Things did not go well though on my second visit. The bull-knecked, stumpy hick that had been placed in the position of determining whether I could enter the country was clearly not too useful. It seems to be a recurrent problem when dealing with large organisations that the people who they let deal with other human beings – customers, citizens, the public generally – are the least qualified people on the payroll. For big corporations making profit by screwing people every which way, it makes sense to leave a blind man in place of the sign post to the managers office. When it is the government, or a bank, or any other tyrannical organisation that has monopolised a facet of the system essential for getting by day-to-day, it is infuriating and can be tragic.

Having been turned away a second time, I was left with no option but to seek illegal means to receive my legally entitled right of entry to the country. I found, or rather was found by, one of the fixers that mills about the border.

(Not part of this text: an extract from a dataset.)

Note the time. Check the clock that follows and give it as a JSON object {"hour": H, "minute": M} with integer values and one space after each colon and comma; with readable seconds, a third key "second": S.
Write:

I have a suspicion that this is all an interconnected industry, the border guards screw you over so that the guy who offers to arrange a bribe for an entry stamp can then pay them for what you should have been given for free anyway, everyone getting a cut at your expense. The speed with which we were hit upon with this offer only added to the sense of swindle. This would have been a rather simple procedure and for $100 not outrageous compared to the cost of the alternative. However, apparently I had made a sufficient scene, resplendent with accusations of gross stupidity and questioning the christian virtues of the crucifix wearing boss of the border, that this option was closed to me.

Our new friend, William (whose name has been changed to protect his identity), said that I could hop the border as my final resort. Loath to return to San Jose I decided to go for it. A taxi would be waiting at the other side for me and William would help Henry, whose papers were legit, carry the bags across in the usual fashion. So, we got to the wall, William hoped over and shouted for me to hurry across in the same fashion. It was a nine-foot wall with a smaller wall, only a couple of feet tall, built a decent leap ahead of it. This was the moment of my disgrace.

Fat, bald, and with a stupid beard, I made it tit high on the wall, but no further. William kept shouting at me to hurry, then he straddled the wall and tried to pull me over. Nothing worked. Eventually, god knows where the cops were, I spotted a piece of fencing that I could use to climb up. I made it to the top, then promptly got my jeans caught on the spikes. I stood there looking like I was trying to surf the fence, all up in the air and in plain sight. When I finally unhooked myself, or unhinged maybe, I tried to jump down. However, the combination of the height and my ever so slightly top heavy build meant that even though I landed on my feet, the momentum in my gut propelled me into a hard belly-flop on the concrete. I must have looked a right plonker. I staggered, a little dazed and bleeding from several grazes into the taxi, where the rather amused driver sat chuckling and told me to take a minute to pull myself together in case I had to talk to the cops up ahead.

In the finish, everything can be said to have gone rather smoothly in hindsight. Henry strolled across with the bags, we were never stopped by the police to check our documents and we arrived in Granada feeling flush at the triumph and only in need of a stiff drink. Once in the country, if anyone asked I intended to say that I had lost my passport and was applying for a new one, but it never came up.

Before crossing into Honduras I went to see the immigration office in Managua and told them that I had bribed the border guards to let me through and complained of the extortion, especially as I was still not stamped in, even after payment. They didn’t seem to care. They verified my passport, which took several hours, just as when entering Panama, and then said that I had to pay a fine for not passing through immigration when entering the country. They also said that I had five days to get out of the country, but having done so could return as I wished, they even explained that legally I could cross into Honduras and return the same day and receive the standard ninety day tourist visa. So, if you ever wind up in Nicaragua illegally, don’t fret, just be aware that there is a $10 a day charge for the privilege.